L’Afrique se trouve donc associée au projet phare du Président Xi Jiping lancé en 2013, les fameuses Nouvelles Routes de la Soie, que les Chinois appellent Une ceinture (maritime), une route (terrestre). Selon le Mofcom, le Ministère du commerce chinois, depuis 2015, ce sont trois milliards de dollars annuels qui ont été destinés à l’Afrique par Pékin, dans ce cadre. Les différentes lignes de chemin de fer construites ou en voie de construction s’insèrent dans les Routes de la Soie version africaine.
Quant au deuxième objectif annoncé à Pékin, à savoir la construction d’une communauté sino-africaine, il est directement inspiré de ce que la France néglige aujourd’hui : la Francophonie ! Bien sûr, tout cela n’est pas dit ouvertement, mais comment ne pas imaginer le risque de voir l’Institut Confucius remplacer l’Alliance française ? Grâce à la Francophonie africaine, la France a pu longtemps compter sur un conséquent réservoir de voix à l’ONU. Grâce à la communauté sino-africaine, la Chine disposera d’un gisement de voix encore plus important que la France, et aura ainsi su faire échec, patiemment, à la politique d’ingérence occidentale.
On peut se demander sérieusement si la France ne manque pas aujourd’hui de volontarisme politique et économique en Afrique.

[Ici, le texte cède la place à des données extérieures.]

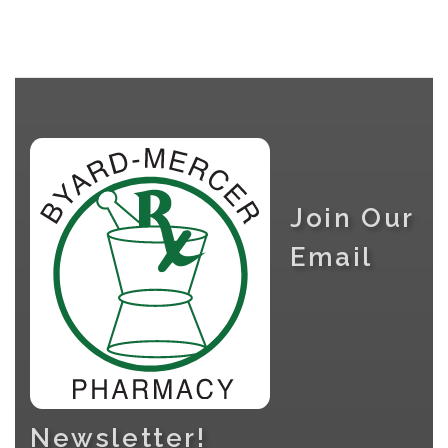
Join Our
Email
Newsletter!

La réalité est que la Chine qui dit refuser tout « néo-colonialisme » est, quant à elle, et sans aucune exigence en matière de « gouvernance », devenue le principal acteur extérieur du développement africain.
Lorsque le monde change, ce qui nous menace, ce ne sont pas les autres qui croissent, c’est notre propre incapacité à nous adapter. Un monde multipolaire est en train de naître, cela n’aura échappé à personne. Et en tournant, inexorablement, la roue de l’Histoire modifie l’ordre des puissances.
Seul continent qui n’a pas commencé sa transition démographique, l’Afrique constitue le principal défi pour le monde et plus particulièrement pour l’Europe. On le sait, aujourd’hui, 40% de la population africaine a moins de 15 ans. En 2050, pour un « vieil européen », il y aura trois jeunes africains.
Or pour les trente à quarante années à venir, le développement africain en cours, en partie grâce à l’action de la Chine, va créer une classe moyenne dont la priorité numéro 1 ne sera pas de s’enrichir en Afrique mais d’immigrer en Europe. Car il est établi que ce n’est pas la misère ou la guerre qui forgent les gros bataillons de l’immigration, mais le « bas » de la classe moyenne africaine, soit une immigration potentielle de l’ordre de la centaine de millions voire beaucoup plus à horizon d’un siècle !
L’enjeu n’est donc pas tant le développement de l’Afrique que la « fixation » sur le continent africain de cette classe moyenne émergente. Or si la Chine a une stratégie de développement sur le continent noir, elle ne se préoccupe nullement de cet autre défi de la fixation des populations en Afrique. Il est temps que l’Europe se penche sur ce deuxième sujet !
Aymeric Chauprade
Professeur de relations internationales, Aymeric Chauprade est l’un des refondateurs de la géopolitique française et a publié plusieurs ouvrages de référence. Député au Parlement européen, il est aujourd’hui Vice-Président du Groupe Europe de la démocratie directe et des libertés (EFDD).